Mais, comme à la plupart des mystiques de son temps, l’exactitude qui devrait caractériser l’occultisme et le mysticisme véritables fait défaut à Gichtel ; tout en décrivant les figures, il se permet, concernant les difficultés et les problèmes de la vie spirituelle, de longues digressions, souvent d’ailleurs fort intéressantes. Cependant, comme exposition de ses planches, son livre n’est pas réussi. Peut-être l’auteur n’osait-il pas en dire trop ; peut-être aussi voulait-il amener ses lecteurs à observer par eux-mêmes les choses dont il parlait. Nous jugeons probable que, grâce à sa vie très spirituelle, il était devenu assez clairvoyant pour voir ces chakras, mais sans comprendre leur caractère et leur rôle véritables, de sorte qu’en essayant d’expliquer leur raison d’être, il leur applique le symbolisme couramment employé dans l’école mystique dont il faisait partie.

Comme on le verra, Gichtel considère ici l’homme naturel et terrestre plongé dans les ténèbres ; son léger pessimisme à l’endroit de ses chakras n’est donc peut-être pas sans excuse. Il passe sans commentaire le premier et le deuxième (savait-il qu’ils se rapportaient principalement à des activités physiologiques ?), mais il voit dans le plexus solaire le siège de la colère, ce qui est exact. Dans son opinion, le centre cardiaque est rempli d’égoïsme, celui de la gorge d’envie et d’avarice ; enfin les centres supérieurs localisés dans la tête ne dégagent rien de meilleur que l’orgueil.
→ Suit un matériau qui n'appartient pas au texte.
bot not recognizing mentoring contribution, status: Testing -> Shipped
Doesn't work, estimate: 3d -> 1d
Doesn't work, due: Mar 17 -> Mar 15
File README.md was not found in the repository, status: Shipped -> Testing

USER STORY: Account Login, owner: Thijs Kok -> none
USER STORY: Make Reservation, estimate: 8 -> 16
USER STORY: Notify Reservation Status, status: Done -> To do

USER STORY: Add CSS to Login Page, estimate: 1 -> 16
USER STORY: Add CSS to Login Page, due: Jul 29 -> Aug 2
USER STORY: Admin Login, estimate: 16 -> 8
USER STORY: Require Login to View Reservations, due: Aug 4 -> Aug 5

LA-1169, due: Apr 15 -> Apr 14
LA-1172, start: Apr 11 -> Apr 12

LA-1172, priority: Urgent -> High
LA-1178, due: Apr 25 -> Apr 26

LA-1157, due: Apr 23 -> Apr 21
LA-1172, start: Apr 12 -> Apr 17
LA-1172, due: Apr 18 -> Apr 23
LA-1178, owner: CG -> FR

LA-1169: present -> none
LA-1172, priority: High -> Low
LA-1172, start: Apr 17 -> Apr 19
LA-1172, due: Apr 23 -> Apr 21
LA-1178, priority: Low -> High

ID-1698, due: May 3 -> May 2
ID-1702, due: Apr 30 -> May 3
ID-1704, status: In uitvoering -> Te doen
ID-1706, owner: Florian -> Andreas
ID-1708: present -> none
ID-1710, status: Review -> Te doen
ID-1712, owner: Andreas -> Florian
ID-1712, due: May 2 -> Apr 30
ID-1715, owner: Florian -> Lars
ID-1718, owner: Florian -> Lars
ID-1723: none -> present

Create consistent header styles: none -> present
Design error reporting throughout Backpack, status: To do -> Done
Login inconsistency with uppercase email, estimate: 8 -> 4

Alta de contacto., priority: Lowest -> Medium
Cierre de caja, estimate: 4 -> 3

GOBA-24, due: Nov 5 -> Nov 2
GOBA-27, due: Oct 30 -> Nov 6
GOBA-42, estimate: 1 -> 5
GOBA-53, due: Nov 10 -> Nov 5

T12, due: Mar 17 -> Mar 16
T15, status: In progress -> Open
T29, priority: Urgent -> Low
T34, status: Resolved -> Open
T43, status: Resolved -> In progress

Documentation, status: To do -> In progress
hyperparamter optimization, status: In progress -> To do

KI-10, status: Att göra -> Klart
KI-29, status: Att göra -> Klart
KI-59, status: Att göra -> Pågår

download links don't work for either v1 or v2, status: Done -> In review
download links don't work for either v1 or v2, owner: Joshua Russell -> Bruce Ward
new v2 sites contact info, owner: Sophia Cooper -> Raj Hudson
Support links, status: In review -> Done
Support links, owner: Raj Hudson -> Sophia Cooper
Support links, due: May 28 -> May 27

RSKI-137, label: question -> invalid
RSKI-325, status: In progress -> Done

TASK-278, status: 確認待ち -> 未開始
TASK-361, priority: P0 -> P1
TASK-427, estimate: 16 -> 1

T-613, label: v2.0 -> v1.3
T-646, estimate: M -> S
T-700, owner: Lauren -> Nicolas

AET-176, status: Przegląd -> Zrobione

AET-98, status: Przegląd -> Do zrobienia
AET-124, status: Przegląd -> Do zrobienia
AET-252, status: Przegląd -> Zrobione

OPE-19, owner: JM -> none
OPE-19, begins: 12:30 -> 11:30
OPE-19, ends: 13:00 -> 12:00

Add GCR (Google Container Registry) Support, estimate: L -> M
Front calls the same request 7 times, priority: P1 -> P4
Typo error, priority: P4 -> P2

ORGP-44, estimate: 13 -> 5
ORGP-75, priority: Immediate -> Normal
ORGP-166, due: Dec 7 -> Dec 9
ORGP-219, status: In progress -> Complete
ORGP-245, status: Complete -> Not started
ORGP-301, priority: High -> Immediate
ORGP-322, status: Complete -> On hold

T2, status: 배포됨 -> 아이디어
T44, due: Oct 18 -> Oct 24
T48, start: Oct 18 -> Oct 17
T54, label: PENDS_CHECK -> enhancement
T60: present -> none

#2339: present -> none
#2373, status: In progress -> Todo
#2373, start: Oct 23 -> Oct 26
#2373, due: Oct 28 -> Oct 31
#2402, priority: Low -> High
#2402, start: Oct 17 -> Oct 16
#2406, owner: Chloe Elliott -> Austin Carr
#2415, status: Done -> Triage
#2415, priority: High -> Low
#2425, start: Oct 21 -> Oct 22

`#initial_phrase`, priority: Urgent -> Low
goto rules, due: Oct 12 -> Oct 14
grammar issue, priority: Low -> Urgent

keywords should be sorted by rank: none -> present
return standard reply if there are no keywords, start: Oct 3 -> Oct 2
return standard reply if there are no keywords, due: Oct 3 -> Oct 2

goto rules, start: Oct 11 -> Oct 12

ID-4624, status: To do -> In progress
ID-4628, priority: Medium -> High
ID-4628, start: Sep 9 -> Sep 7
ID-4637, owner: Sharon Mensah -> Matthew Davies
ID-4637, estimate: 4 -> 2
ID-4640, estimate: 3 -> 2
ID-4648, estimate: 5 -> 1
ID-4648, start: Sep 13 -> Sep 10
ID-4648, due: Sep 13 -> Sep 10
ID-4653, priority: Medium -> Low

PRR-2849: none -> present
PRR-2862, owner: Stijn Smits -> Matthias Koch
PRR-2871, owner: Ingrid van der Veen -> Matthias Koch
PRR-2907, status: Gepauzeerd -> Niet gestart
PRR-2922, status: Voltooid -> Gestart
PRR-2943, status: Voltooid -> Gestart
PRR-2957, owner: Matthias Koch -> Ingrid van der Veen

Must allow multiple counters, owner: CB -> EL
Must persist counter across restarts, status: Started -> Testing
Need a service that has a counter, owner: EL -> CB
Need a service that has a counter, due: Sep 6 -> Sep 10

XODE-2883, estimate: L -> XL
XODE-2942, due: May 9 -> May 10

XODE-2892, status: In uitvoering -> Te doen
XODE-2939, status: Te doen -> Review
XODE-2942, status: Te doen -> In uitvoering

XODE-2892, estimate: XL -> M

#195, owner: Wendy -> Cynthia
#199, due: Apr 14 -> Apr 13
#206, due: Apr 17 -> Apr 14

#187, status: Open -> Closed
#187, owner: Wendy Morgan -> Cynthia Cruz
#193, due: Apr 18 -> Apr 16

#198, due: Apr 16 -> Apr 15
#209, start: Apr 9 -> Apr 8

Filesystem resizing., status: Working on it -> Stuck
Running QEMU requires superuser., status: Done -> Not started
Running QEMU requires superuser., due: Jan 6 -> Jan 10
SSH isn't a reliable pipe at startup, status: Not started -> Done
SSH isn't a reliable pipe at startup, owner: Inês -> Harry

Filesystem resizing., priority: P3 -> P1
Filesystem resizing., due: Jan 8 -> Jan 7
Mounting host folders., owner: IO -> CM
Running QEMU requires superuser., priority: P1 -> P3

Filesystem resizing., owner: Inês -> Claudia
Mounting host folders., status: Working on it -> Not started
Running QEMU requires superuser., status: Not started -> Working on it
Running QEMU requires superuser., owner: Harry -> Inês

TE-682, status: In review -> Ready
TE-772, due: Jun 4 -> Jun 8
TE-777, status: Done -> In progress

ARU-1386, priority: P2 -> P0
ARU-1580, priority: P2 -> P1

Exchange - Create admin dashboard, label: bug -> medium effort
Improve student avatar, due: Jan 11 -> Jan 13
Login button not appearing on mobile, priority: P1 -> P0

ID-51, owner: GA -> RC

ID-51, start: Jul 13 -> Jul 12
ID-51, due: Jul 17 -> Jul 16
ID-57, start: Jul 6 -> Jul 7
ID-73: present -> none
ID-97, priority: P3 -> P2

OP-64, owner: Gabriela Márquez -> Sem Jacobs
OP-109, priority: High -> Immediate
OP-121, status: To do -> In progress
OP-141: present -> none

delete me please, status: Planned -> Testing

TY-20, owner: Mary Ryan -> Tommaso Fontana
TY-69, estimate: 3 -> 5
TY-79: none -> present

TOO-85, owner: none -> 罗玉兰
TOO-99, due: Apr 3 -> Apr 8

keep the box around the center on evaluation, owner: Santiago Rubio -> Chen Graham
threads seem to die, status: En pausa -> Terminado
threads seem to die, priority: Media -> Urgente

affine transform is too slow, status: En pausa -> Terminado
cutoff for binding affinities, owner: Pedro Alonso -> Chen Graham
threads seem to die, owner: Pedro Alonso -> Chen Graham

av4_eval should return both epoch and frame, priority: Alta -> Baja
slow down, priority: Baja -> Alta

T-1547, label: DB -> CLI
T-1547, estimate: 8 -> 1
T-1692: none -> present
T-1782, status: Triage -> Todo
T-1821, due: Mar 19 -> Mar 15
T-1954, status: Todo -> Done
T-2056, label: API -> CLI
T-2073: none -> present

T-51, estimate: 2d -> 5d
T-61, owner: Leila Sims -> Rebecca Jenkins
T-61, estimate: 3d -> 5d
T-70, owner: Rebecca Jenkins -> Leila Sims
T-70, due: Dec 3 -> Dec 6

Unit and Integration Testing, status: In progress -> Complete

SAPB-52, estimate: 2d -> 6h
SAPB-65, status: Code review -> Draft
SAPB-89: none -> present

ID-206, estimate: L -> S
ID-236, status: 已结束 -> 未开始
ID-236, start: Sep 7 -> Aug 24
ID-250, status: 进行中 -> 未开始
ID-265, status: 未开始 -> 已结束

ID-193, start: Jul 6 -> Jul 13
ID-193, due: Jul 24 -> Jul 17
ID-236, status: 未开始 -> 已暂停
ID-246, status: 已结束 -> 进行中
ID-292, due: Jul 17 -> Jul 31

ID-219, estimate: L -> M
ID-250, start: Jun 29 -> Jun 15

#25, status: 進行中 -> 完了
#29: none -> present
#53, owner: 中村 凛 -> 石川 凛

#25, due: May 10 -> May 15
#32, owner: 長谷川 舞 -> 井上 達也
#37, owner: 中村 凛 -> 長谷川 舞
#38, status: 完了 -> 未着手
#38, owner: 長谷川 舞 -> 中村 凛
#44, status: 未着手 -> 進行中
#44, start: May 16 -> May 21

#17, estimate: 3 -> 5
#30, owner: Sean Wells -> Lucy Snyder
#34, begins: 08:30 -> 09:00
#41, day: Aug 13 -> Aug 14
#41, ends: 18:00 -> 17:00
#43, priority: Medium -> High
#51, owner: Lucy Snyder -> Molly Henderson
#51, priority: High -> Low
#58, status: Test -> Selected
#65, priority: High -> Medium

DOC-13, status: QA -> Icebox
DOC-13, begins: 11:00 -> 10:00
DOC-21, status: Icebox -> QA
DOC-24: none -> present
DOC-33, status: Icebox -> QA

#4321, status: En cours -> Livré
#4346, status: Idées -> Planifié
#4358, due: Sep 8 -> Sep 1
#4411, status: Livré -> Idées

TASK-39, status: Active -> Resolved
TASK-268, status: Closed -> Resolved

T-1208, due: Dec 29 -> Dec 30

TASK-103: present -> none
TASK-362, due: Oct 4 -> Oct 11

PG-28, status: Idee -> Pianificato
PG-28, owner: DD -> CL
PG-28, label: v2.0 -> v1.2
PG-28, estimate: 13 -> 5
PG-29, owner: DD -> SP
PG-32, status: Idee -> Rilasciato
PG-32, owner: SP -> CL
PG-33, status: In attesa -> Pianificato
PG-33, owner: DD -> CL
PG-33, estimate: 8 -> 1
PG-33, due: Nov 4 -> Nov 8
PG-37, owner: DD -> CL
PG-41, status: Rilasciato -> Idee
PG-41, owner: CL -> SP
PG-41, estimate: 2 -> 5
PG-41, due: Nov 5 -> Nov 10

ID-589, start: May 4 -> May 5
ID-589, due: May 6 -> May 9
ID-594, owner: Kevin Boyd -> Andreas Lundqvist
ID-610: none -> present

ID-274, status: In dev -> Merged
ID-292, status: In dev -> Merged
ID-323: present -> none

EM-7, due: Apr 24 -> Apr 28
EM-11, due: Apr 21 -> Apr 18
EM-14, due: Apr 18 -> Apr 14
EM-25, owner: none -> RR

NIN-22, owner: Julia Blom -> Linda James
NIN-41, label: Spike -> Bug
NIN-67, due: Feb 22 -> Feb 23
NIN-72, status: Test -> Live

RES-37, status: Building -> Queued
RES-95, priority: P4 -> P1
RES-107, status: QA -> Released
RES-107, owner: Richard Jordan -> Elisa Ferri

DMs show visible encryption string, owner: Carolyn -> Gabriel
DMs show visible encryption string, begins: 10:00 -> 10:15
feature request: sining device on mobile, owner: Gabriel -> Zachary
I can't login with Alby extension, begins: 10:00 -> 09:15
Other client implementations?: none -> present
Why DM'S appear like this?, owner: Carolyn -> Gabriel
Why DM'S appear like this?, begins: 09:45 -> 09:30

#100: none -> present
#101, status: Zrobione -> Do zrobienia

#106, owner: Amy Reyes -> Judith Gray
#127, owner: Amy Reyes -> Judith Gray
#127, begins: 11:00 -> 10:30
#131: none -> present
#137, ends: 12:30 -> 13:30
Il assigne également aux chakras certaines planètes : au centre fondamental la Lune, au centre splénique Mercure, au centre ombilical Vénus, au centre cardiaque le Soleil (notons pourtant qu’un serpent y est enroulé), au centre du larynx Mars, au centre frontal Jupiter, et au centre coronal Saturne. Il nous informe en outre que le feu réside dans le coeur, l’eau dans le foie, la terre dans les poumons et l’air dans la vessie.

Détail à noter : l’auteur dessine une spirale qui, partant du serpent dont le coeur est entouré, passe successivement par tous les centres, mais on ne trouve aucune raison particulière déterminant l’ordre dans lequel cette spirale les atteint. Le symbolisme du chien qui court n’est pas expliqué ; nous sommes donc libres de l’interpréter à notre guise.

Plus loin, Gichtel nous donne une illustration de l’homme régénéré par le Christ, et qui a entièrement écrasé le serpent ; le Soleil est ici remplacé par le Sacré-Coeur, affreusement sanglant.

Pour nous, cependant, l’intérêt de ce dessin ne se trouve pas dans les interprétations de l’auteur, mais dans le fait qu’il prouve, sans possibilité de doute, que, parmi les mystiques du XVIIème siècle, il y en avait qui connaissaient l’existence et la position des sept centres du corps humain.

Nous trouvons encore dans les rituels maçonniques la preuve des connaissances possédées bien avant notre époque, les points saillants de ces rituels remontent à un temps immémorial ; les monuments démontrent que ces points étaient connus et pratiqués dans l’Egypte ancienne ; ils nous ont été fidèlement transmis ; les francs-maçons les trouvent parmi leurs secrets ; en les utilisant ils stimulent certains de ces centres, à l’occasion et dans l’intérêt de leurs travaux, bien qu’ils ignorent à peu près tout ce qui se passe au delà des limites de la vision normale. Il va sans dire qu’ici les explications sont impossibles, mais dans Le Côté Occulte de la Franc-maçonnerie, j’ai dit à ce sujet tout ce qui est permis.